When a supply chain problem presents at one link in the chain, some causes of the problem invariably reside at that link. For instance, the local bike shop is missing out on sales because bikes aren’t available. This is because they didn’t order enough bikes (of a particular model). But, why didn’t they order enough bikes? Because their forecasting model was off. Why was this? Well, COVID-19 tossed everyone’s forecasting model out the window, but still, is there a better way to forecast in the future? And, if the shop’s forecast is off again, is there any sort of action that can be taken to help mitigate this? These are local causes that a shop can understand and control on their own. And preferably, a risk analysis would take place with the goal of anticipating potential problems and their causes ahead of time, so that preventive measures can be put in place before the problem actually happens.
But, the shop shouldn’t stop there. They need to consider the more “global” factors that exist in the chain. Their suppliers cannot fulfill orders in a timely manner. That is a direct cause of why the shop can’t fill their customer’s order, but it’s also one step removed from the shop. Why should the shop care about this? Because they need a global understanding of what is causing the problem, even if it’s outside of their direct control. Just because they can’t control a cause doesn’t mean they can’t guard against it.
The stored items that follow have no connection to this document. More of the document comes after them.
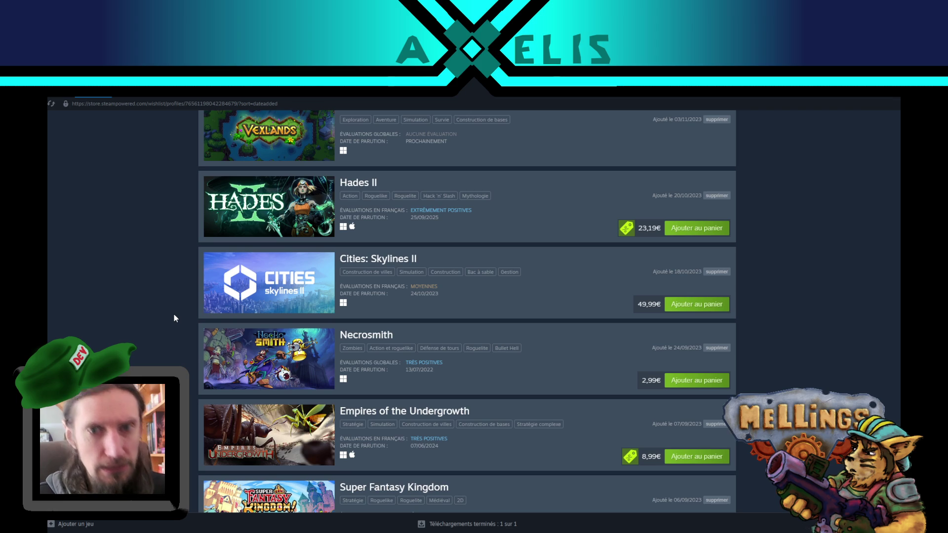
{"action": "scroll", "coordinate": [178, 301], "scroll_direction": "down", "scroll_amount": 2}
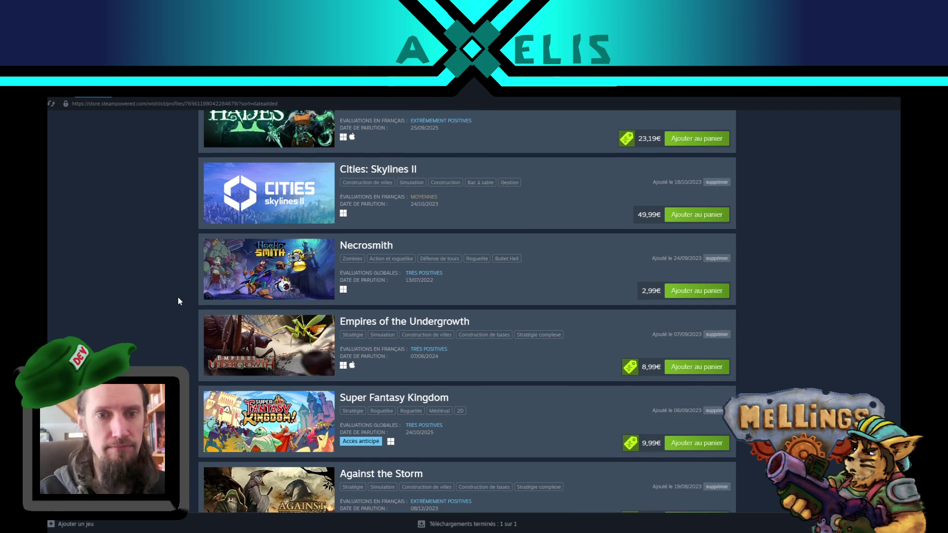
{"action": "scroll", "coordinate": [174, 300], "scroll_direction": "down", "scroll_amount": 4}
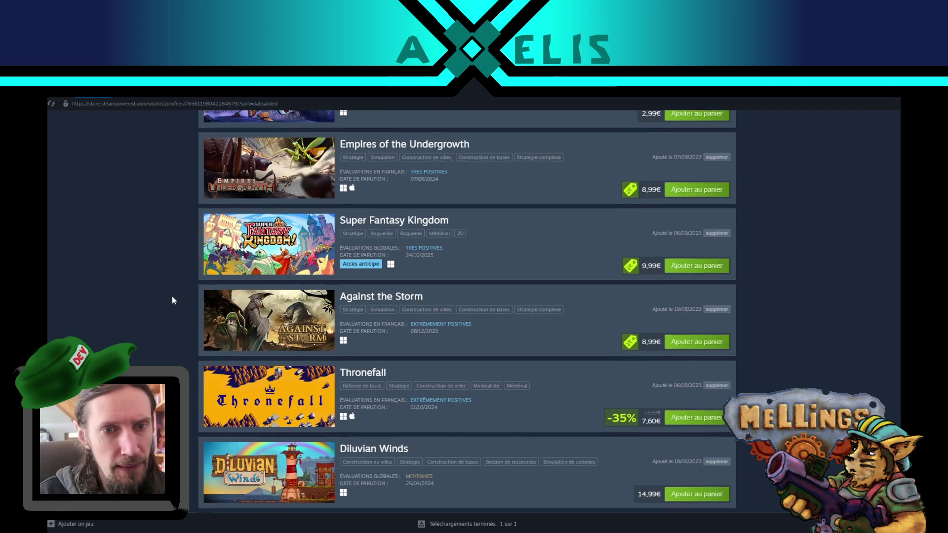
{"action": "scroll", "coordinate": [174, 300], "scroll_direction": "down", "scroll_amount": 3}
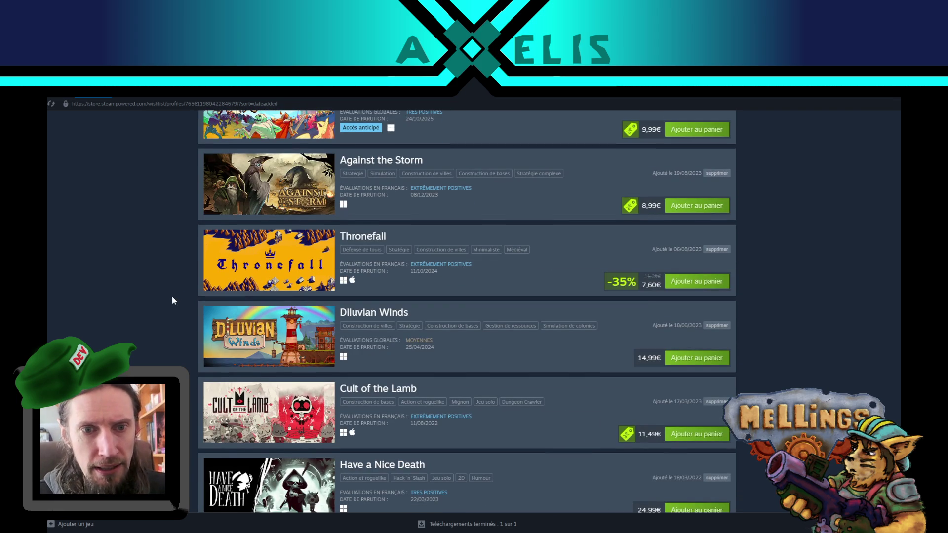
{"action": "scroll", "coordinate": [173, 299], "scroll_direction": "down", "scroll_amount": 3}
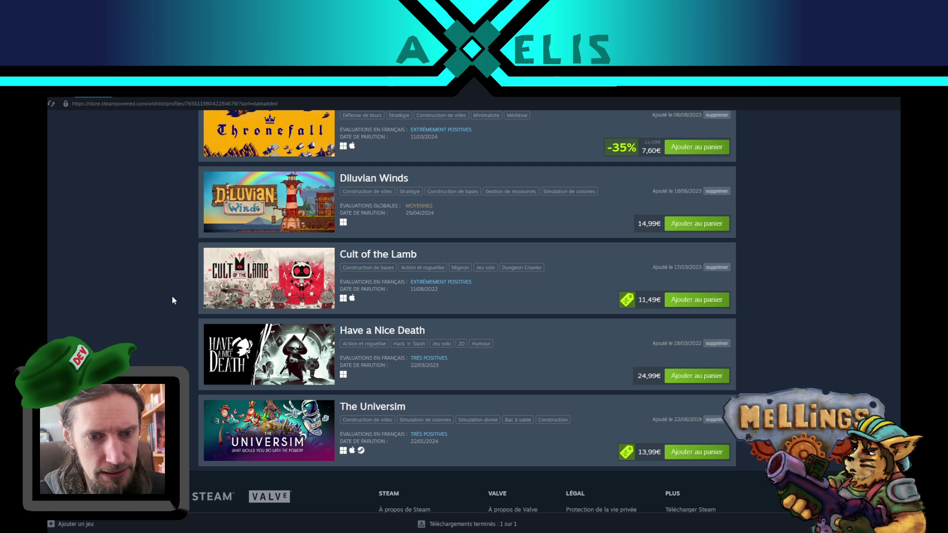
{"action": "scroll", "coordinate": [172, 300], "scroll_direction": "up", "scroll_amount": 15}
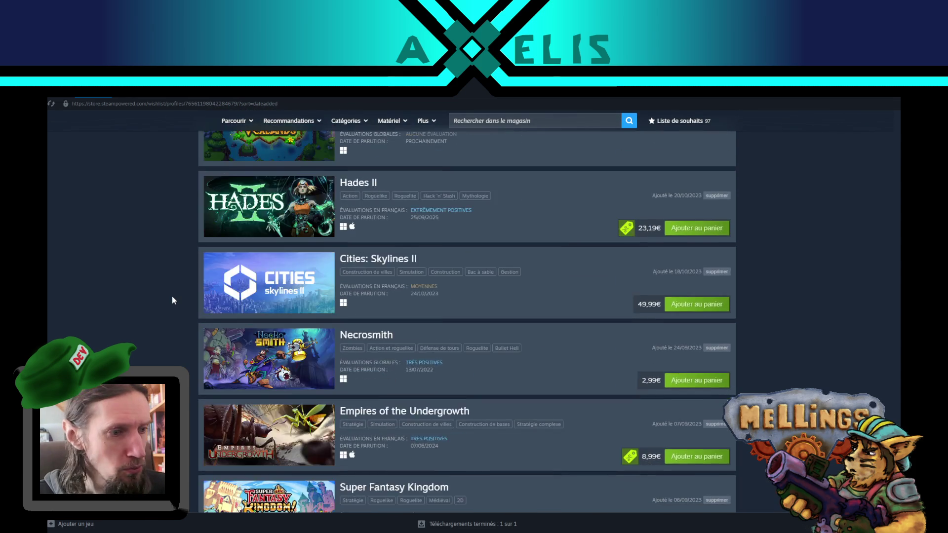
{"action": "scroll", "coordinate": [172, 299], "scroll_direction": "up", "scroll_amount": 5}
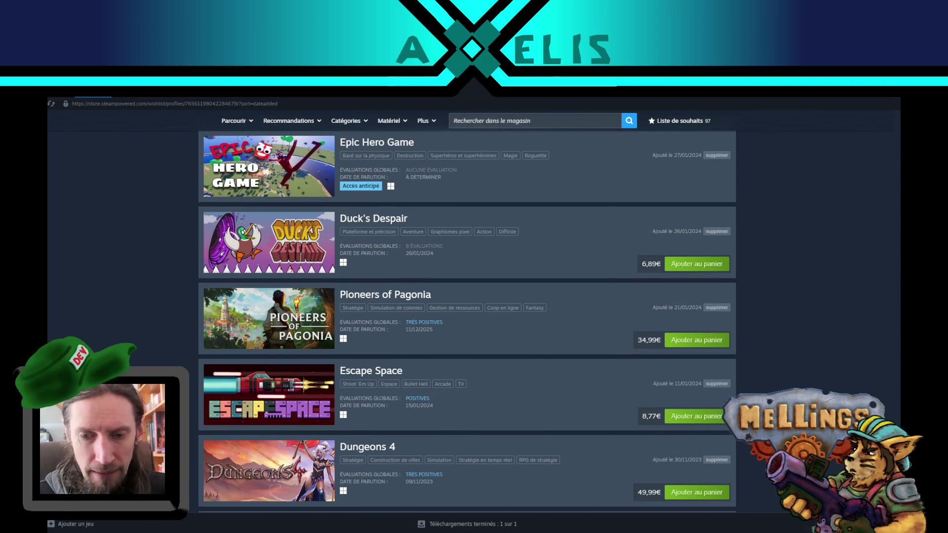
{"action": "key", "text": "alt+Tab"}
Step: Select every name in the Notepad list with Ctrl+A, with Steam's wishlist then back in front
{"action": "mouse_move", "coordinate": [295, 409]}
{"action": "left_mouse_down"}
{"action": "mouse_move", "coordinate": [121, 227]}
{"action": "mouse_move", "coordinate": [111, 204]}
{"action": "left_mouse_up"}
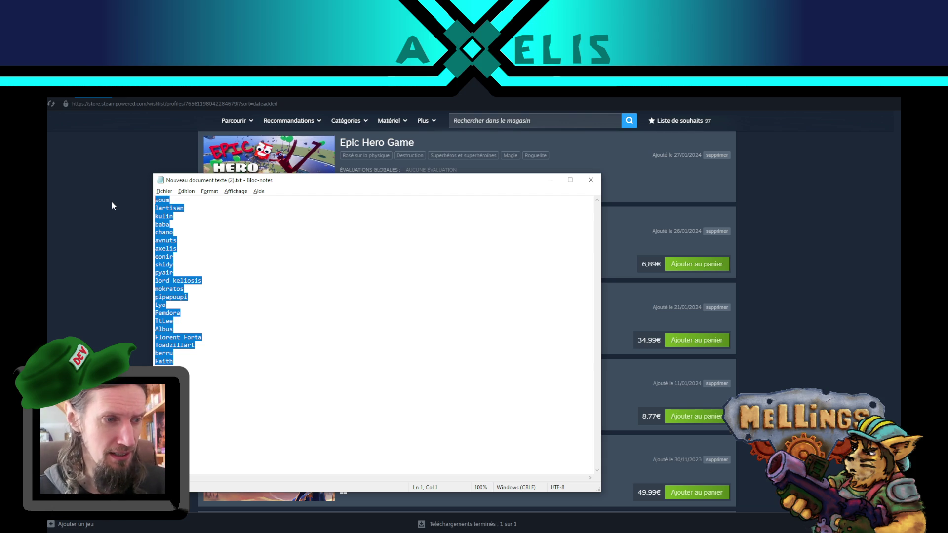
{"action": "left_click", "coordinate": [297, 370]}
You can’t fix what you don’t understand.
The shop owner should continue up the chain to find out why their suppliers can’t fill their order. For instance, the bike factory gets paid for complete bikes in boxes. But, their suppliers get paid upon delivery of the components that make up the bike. What happens if the bike is 98% complete but is still missing a saddle and the lead time for saddles is now 180 days? The factory still has bills to pay, but they can’t collect from the bike company until the bike is 100% complete. Will the suppliers wait for their money? Will the bike companies pay for bikes that aren’t complete? The cash and credit risks of a factory in Vietnam may not be something that keeps a bike shop owner in Seattle up at night, but they are intimately related.
No matter where you are in the supply chain, problems are going to be present, and when they are, they are likely to be more complicated than they first appear. A structured problem-solving method helps manage this complexity. You can’t fix what you don’t understand, but if you know the causes and how those causes relate to one another, you’ll be better able to solve the problem and hedge against future risks – no matter where they present in the chain.